### Directions for this task
Copy the SQL performance advice between "Look at indexing, for" and "running SQL Server).", inclusive, substituting "query plans" for every occurrence of "execution plans".

### Given text
■ ■ ■

Also, it would help if you could post the sql query, even if you need to obfuscate it some first, and it's a good bet to check if there's an index on your date column and the number of records returned by the longer range.
You may want to look into using a PARTITION for the date ranges, if your DB supports it. I've heard this can help significantly.
Grab the book "Professional SQL Server 2005 Performance Tuning" its pretty great.
You didn't mention your database. If it's not SQL Server, the specifics of how to get the data might be different, but the advice is fundamentally the same.
Look at indexing, for sure, but the first thing to do is to follow Blorgbeard's advice and scan for execution plans using Management Studio (again, if you are running SQL Server).

■ ■ ■

### Information shown
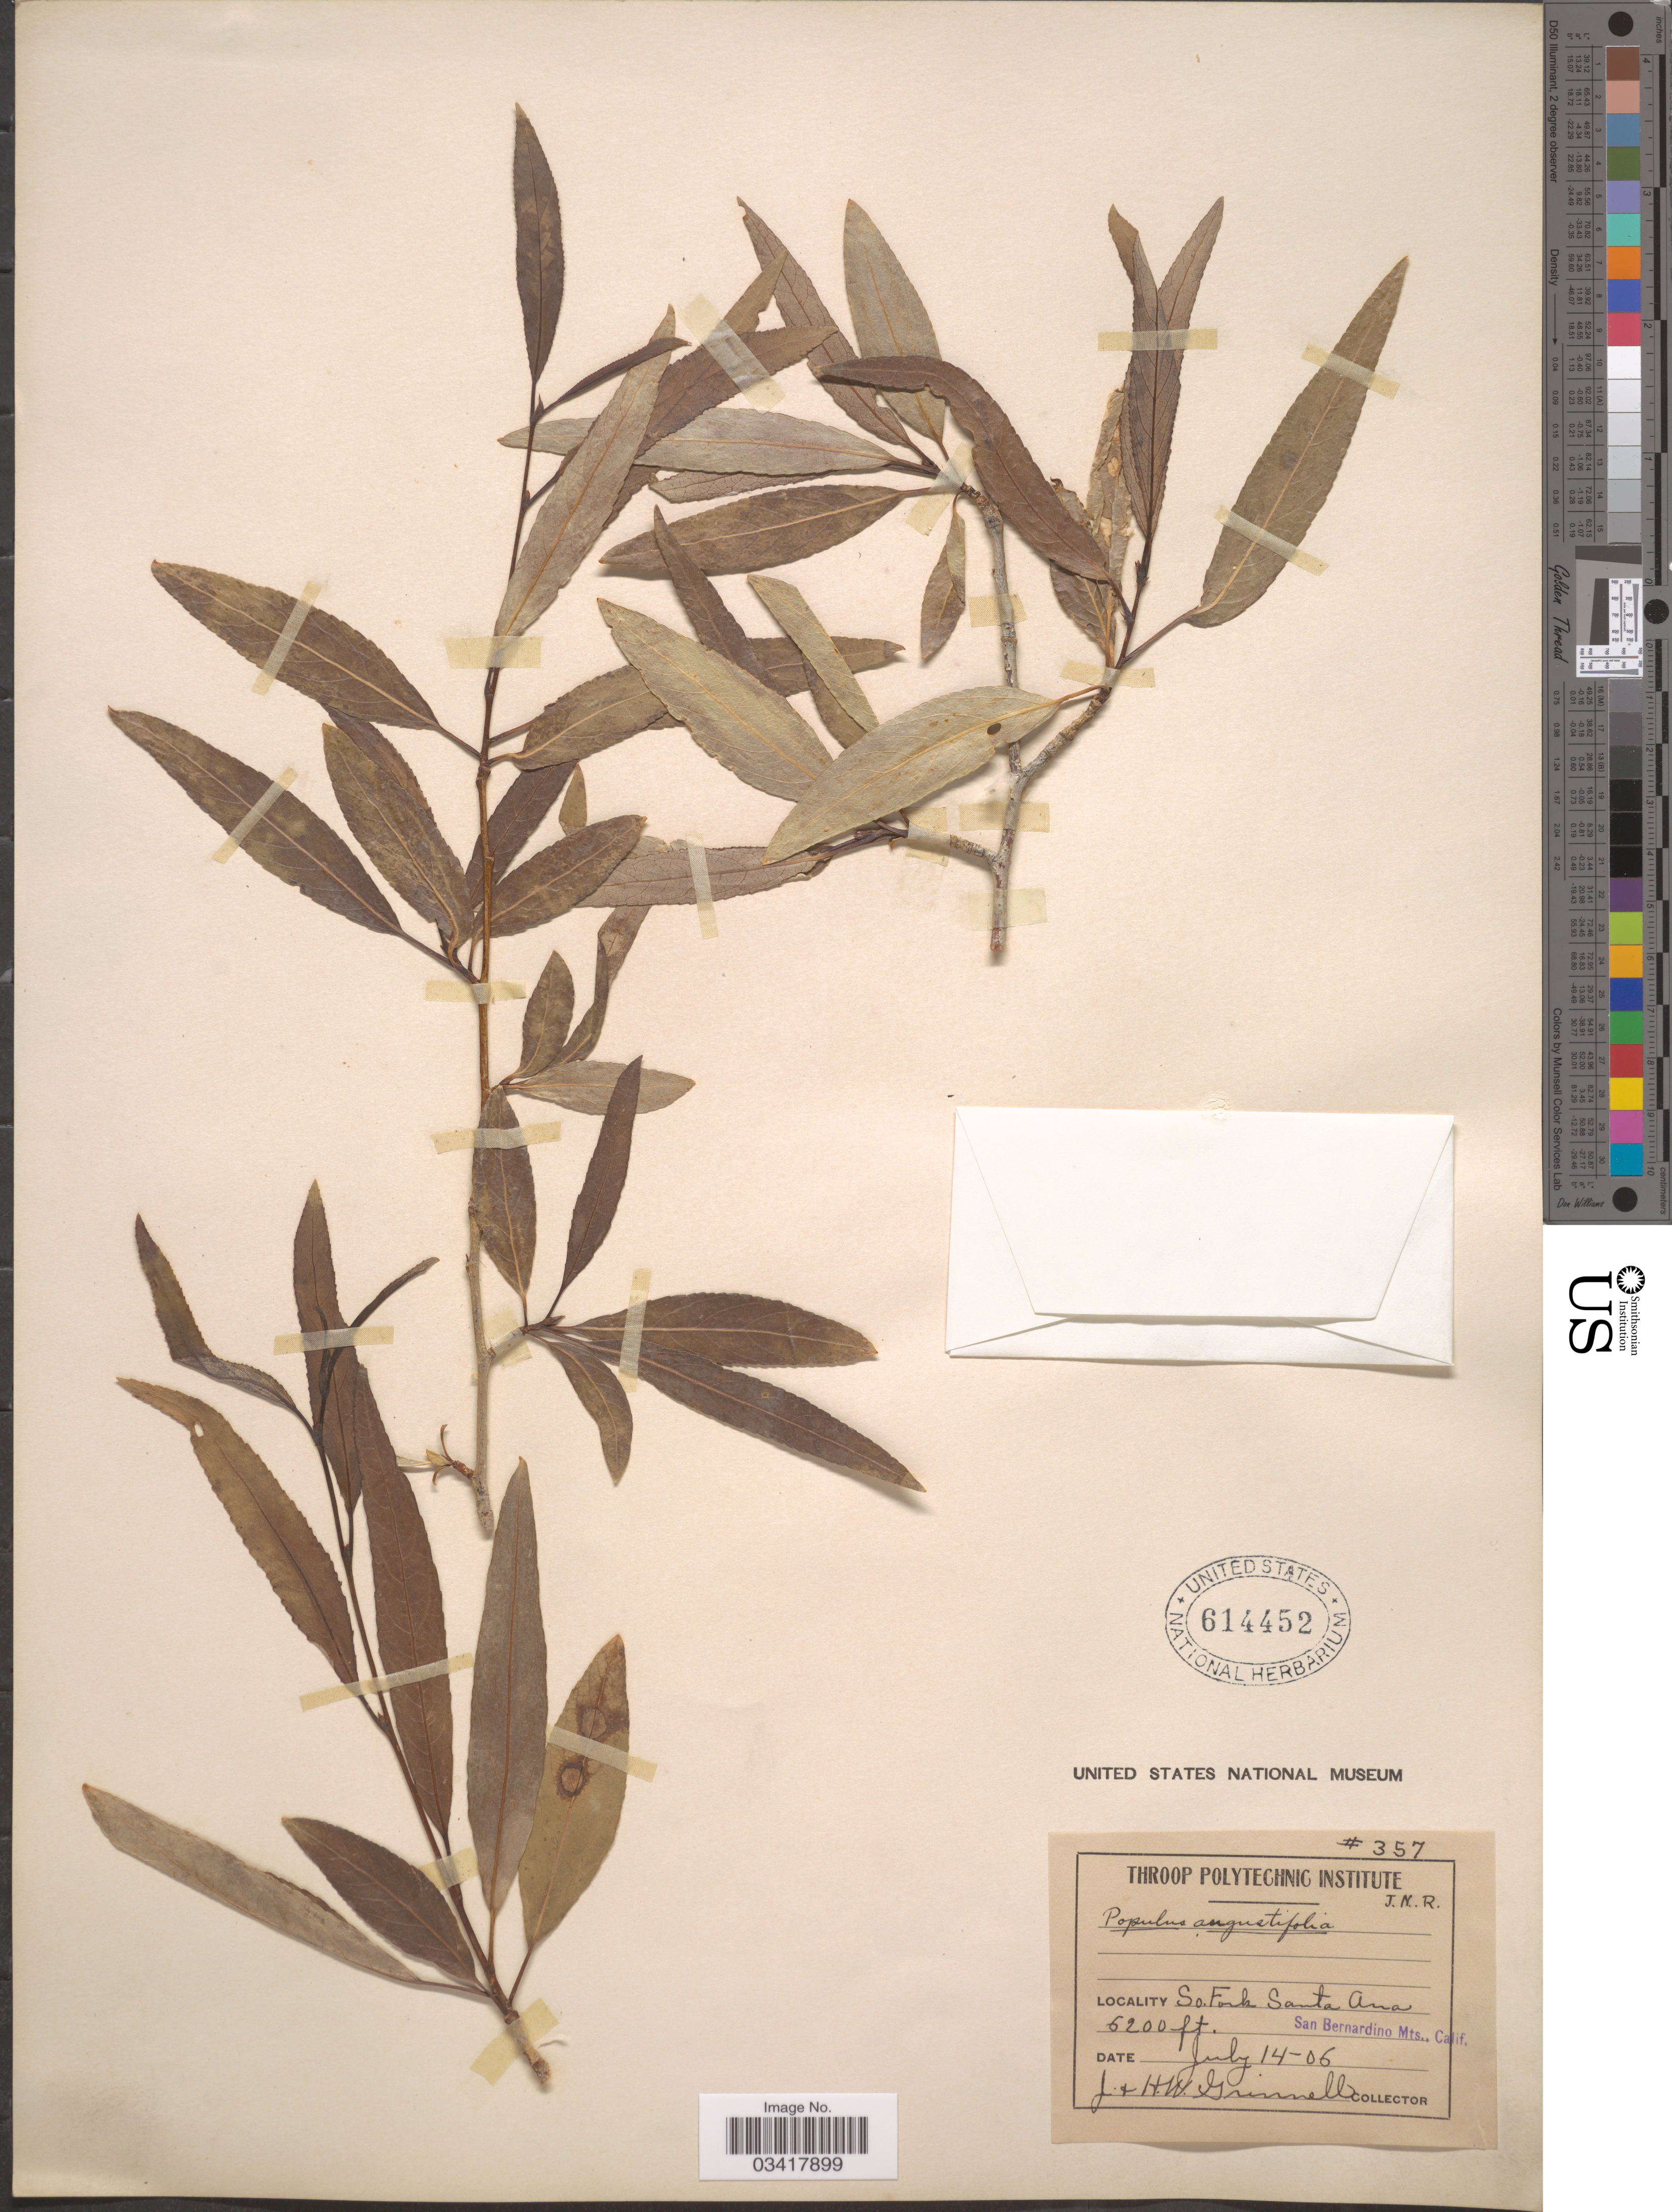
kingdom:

■ ■ ■

### Final result
Look at indexing, for sure, but the first thing to do is to follow Blorgbeard's advice and scan for query plans using Management Studio (again, if you are running SQL Server).